I cannot wait until tomorrow at 5 PM.
Why, you ask?
Because, silly goose, that's when spring break officially starts for my university.
Technically I guess I'm already on spring break because I came back to Redding Tuesday night. But I'm working in my office, trying to help my church choir out with the music for Easter, writing a paper, and composing a piece of music. Luckily I finished the paper and turned it in on time. Now I just have to do the music thing.
At least I just have to employ 20th century composition techniques, rather than pull something out of my ass completely. The hardest part is going to be choosing my text. I'd love to use a Pablo Neruda or Octavio Paz poem, but I feel like it would be awkward to have a quartet sing something dirty. Maybe I can just find something... Pretty.
So, I'm home until, like, next Saturday.
It's kinda nice. I missed my dog. I get to hang out with my parents. I'm going to attempt to utilize their exercise equipment. You know, if I can get the massage chair and plants out from the space the treadmill is supposed to fold down into.
Seriously, if this shit has been a coat rack for the last six months why can I not have it? I don't understand.

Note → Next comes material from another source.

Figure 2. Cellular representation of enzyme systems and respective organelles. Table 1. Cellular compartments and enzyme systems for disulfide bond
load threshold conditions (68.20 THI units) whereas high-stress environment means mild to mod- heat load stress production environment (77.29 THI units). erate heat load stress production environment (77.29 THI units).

Modesto has been unseasonably warm and dry for the last... Always. Tuesday I couldn't wear my sweatshirt outside because it was too hot. I got to Redding Tuesday night and it was raining. Yesterday it rained. It even hailed at my office.
I forgot my coat because I haven't had to wear it. I brought one pair of heavy socks. I left my Converse at home. I didn't think I'd need them. I almost packed flip-flops.
I. Am. An. Idiot.
I overpacked and still manage to be freezing.

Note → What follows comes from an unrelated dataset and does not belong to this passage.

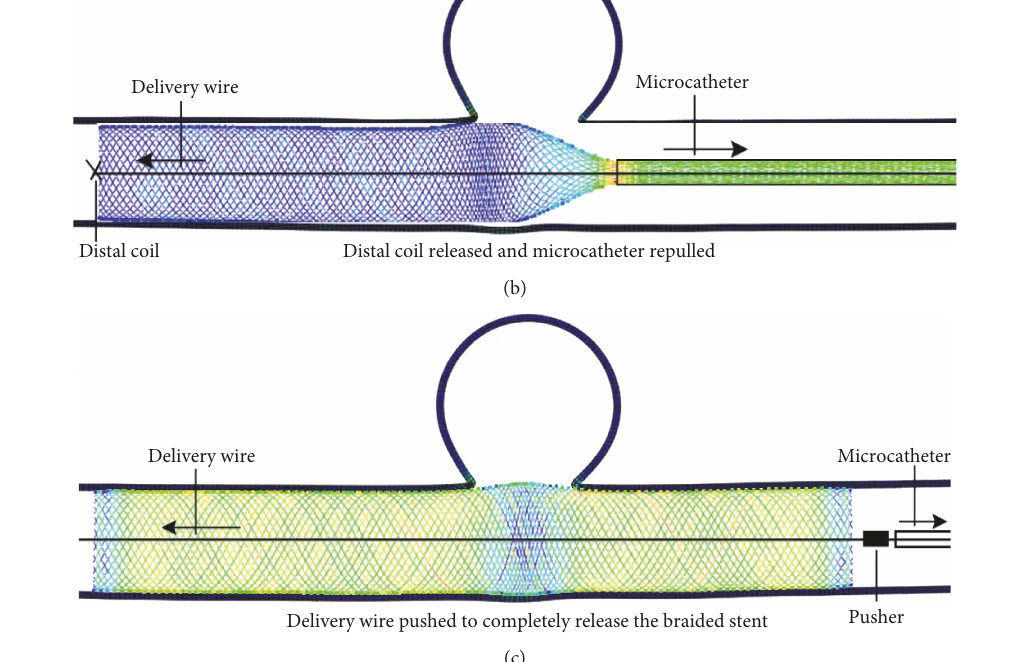
Figure 5: Deployment procedure of fl ow diverter with compaction.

Not only am I freezing right now, but by the time I acclimate it will be time for me to go home and then I'll roast there.
Also, I have cramps. Bad ones. I can feel my body actively trying to expel my uterine lining. And any extra blood that might have been hanging out with the intent of warming my limbs is now all smushed into my core trying to join the party raging upstairs of my cervix.
I seriously need to figure out a way to get to bed before 2 AM. Maybe being more awake will alleviate some of my bitch symptoms. Or maybe it will just make me more articulate.
At least there's snow on the mountains this time. There was none at Christmas. Maybe I'll go for a drive with my dad this weekend.